Publié le par la Rédaction


En 1975, à Marseille, est distribué un tract qui révèle que : «Depuis 1964 existe au cœur des quartiers nord une prison clandestine, contrôlée entièrement par la police, où sont séquestrés des travailleurs immigrés».

Cette prison clandestine se trouve sur le quai de la gare maritime d’Arenc, dans un hangar. Une manifestation est organisée le 14 juin 1975 en direction d’Arenc pour exiger la fermeture immédiate de cette prison illégale. L’illégalité vient du fait que les étrangers y sont enfermés sans qu’aucune autorité judiciaire n’ait connaissance de l’existence, de la durée, ni des causes de cette incarcération. Les étrangers y sont donc enfermés sur simple décision administrative, en l’occurrence sur décision des autorités de police. Le préfet et le ministre, qui avaient commencé par nié les faits, déclarent qu’il s’agit en fait d’un «centre d’hébergement» pour étrangers sans titre de séjour. L’habillage de ce lieu en «centre d’hébergement» étant peu convaincant, le gouvernement de droite de l’époque va alors tenter de légiférer pour régulariser cette situation.

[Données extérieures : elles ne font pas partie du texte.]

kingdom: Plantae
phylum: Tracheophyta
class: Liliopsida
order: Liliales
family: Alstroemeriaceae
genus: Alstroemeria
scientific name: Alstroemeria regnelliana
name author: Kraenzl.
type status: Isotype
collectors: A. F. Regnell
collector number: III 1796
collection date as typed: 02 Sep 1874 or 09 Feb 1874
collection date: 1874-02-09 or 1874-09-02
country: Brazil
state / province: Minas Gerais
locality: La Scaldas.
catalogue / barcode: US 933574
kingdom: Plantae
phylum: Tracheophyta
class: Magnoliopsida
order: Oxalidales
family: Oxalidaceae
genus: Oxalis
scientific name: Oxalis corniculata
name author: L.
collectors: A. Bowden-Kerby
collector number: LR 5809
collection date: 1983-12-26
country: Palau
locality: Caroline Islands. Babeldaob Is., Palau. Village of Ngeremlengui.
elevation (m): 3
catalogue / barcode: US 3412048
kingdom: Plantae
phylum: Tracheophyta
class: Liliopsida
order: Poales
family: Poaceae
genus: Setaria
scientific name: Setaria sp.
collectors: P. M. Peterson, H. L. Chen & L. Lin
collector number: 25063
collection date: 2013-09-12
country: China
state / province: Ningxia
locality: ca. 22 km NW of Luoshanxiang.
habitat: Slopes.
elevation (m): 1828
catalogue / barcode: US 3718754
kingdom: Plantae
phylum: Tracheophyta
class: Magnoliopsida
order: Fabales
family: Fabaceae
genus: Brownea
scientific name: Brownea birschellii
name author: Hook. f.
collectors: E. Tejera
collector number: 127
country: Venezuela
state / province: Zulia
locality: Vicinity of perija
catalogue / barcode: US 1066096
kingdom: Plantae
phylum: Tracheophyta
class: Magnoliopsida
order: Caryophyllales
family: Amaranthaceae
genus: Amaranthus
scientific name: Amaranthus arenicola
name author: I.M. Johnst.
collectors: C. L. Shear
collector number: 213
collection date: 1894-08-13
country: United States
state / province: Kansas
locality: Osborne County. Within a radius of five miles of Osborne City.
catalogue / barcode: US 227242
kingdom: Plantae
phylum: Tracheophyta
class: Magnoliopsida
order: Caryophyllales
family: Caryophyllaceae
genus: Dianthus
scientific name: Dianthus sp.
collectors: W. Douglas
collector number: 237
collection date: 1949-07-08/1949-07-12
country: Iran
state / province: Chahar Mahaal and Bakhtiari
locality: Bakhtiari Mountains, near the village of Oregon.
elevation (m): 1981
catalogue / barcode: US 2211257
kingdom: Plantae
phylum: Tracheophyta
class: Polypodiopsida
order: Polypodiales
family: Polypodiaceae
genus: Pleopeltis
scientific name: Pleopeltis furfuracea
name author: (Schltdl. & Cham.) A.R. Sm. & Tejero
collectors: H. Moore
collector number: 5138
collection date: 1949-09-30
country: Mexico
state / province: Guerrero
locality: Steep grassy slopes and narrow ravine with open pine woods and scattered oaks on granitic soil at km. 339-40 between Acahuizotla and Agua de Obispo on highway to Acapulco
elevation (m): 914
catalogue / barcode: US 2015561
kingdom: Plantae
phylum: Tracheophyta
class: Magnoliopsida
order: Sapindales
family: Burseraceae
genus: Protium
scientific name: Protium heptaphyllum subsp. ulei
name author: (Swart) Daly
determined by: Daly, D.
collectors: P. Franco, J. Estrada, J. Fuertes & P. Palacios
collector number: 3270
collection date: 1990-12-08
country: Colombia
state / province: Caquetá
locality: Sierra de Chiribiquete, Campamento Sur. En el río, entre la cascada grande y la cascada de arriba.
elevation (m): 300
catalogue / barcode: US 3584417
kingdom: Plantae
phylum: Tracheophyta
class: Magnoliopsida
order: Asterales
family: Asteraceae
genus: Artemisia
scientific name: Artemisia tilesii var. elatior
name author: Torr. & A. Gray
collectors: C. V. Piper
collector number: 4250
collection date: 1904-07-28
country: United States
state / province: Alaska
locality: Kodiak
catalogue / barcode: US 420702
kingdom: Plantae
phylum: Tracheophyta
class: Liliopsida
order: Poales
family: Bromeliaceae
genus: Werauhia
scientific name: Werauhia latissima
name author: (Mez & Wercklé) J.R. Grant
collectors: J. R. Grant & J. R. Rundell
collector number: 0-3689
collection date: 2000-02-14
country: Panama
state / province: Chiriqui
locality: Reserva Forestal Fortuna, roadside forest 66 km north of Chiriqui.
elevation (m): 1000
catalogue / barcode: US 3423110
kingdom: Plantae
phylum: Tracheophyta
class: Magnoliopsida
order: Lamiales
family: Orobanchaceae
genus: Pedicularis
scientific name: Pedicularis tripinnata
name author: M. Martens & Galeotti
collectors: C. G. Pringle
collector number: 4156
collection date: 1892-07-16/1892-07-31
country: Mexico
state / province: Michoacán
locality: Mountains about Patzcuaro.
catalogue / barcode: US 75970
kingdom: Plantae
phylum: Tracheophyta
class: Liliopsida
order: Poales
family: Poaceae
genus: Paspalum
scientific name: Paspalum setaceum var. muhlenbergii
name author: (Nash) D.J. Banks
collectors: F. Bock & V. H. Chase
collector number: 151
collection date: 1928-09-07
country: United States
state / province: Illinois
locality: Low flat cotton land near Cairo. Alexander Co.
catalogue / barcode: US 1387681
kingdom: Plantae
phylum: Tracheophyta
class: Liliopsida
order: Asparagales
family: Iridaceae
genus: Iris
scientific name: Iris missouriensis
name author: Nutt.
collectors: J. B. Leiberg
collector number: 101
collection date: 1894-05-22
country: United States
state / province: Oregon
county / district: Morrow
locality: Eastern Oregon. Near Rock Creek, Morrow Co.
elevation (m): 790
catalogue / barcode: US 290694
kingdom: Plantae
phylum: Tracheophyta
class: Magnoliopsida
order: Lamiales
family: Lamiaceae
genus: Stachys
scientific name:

En effet dans l’ordonnance qui régit le séjour des étrangers en France depuis 1945, rien n’autorise la détention administrative d’un étranger pour défaut de papier. La dernière loi qui le permettait date de 1938, et c’est la loi qui a instauré l’enfermement des étrangers sans-papiers dans des camps d’internement, loi qui s’est ensuite étendue, pendant la guerre, à la détention administrative de tous les autres indésirables français et étrangers avec papiers, notamment en vue de leur déportation en Allemagne.

Après plusieurs tentatives de légifération, la loi Peyrefite de février 1981, dite «Sécurité et Liberté», légalise la «rétention» administrative des sans-papiers, en vue de leur expulsion.

Une fois arrivés au pouvoir en mai 1981, Mitterrand et le parti socialiste, loin de remettre en question la loi Peyrefite, avalisent la rétention administrative et ouvrent au cours de leur gouvernance 12 nouveaux centres de rétention, et de nombreux locaux de rétention dans les commissariats, gendarmeries, hôtels de police, etc.

Les socialistes, dès 1975, faisaient parti de ceux qui dénonçaient la prison d’Arenc, et demandaient sa fermeture. La trahison fut de taille pour beaucoup même si elle n’est pas surprenante…

L’expérience de la lutte contre la prison d’Arenc est cependant très instructive.

Elle montre notamment que la vraie question n’est pas l’aspect légal ou pas de l’enferment des sans-papiers, mais bien l’enfermement des sans-papiers en lui-même.

Qu’ils soient légaux ou pas,
fermeture de tous les centres de rétention !


Collectif anti-expulsion (CAE), le 7 mai 2004.